Era menor de idade. Foi ele arrastado para a saída principal do estádio para que pudesse identificar quem o contratara para “cometer aquele crime contra o Brasil”. Aquela criança, que tinha uns 10 anos, reconheceu o estudante universitário, matriculado na UNAERP, Sidnei Torrecilha, afirmando que dele havia recebido aqueles panfletos. O Sidnei foi submetido à prisão em flagrante acusado de ter cometido crime contra a segurança nacional.

Naqueles dias o dr. Caio Magri e eu ajuizamos “habeas corpus” em favor do nosso amigo preso sustentando que inexistia crime nenhum no ato de distribuir panfleto bendizendo o Supremo Tribunal Federal.

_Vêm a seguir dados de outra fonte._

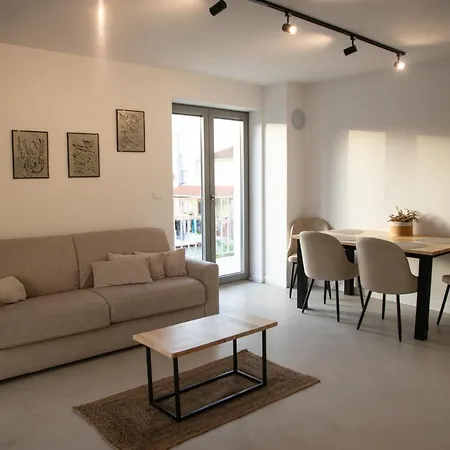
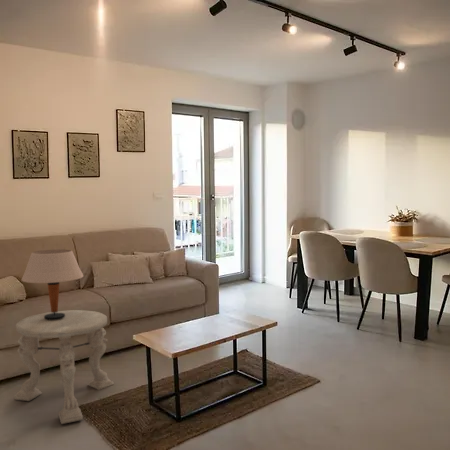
+ side table [13,309,115,425]
+ table lamp [21,249,84,320]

O “habeas corpus” foi distribuído para Primeira Vara de Ribeirão Preto e foi apreciado pelo Juiz de Direito de Sertãozinho que ali estava de plantão. O Juiz de Direito indeferiu de plano o pedido de “habeas corpus”.

Iniciada a instrução, o Sidnei foi levado a pé e algemado para o fórum guardado por dois soldados. Caminhando pela Rua Duque de Caxias foram surpreendidos pelo dr. Romero Barbosa, advogado e nosso professor de história que ordenou a retirada das algemas do seu aluno. Os policiais tiraram as algemas do Sidnei.

Na sala de audiência de instrução,  um número grande de professores e alunos fizeram-se presentes. Lembro-me bem do dr. Miguel Gonçalves da Silva e dos alunos Rubens Ely e Sidnei de Oliveira que, anos depois, tornaram-se juízes de direito.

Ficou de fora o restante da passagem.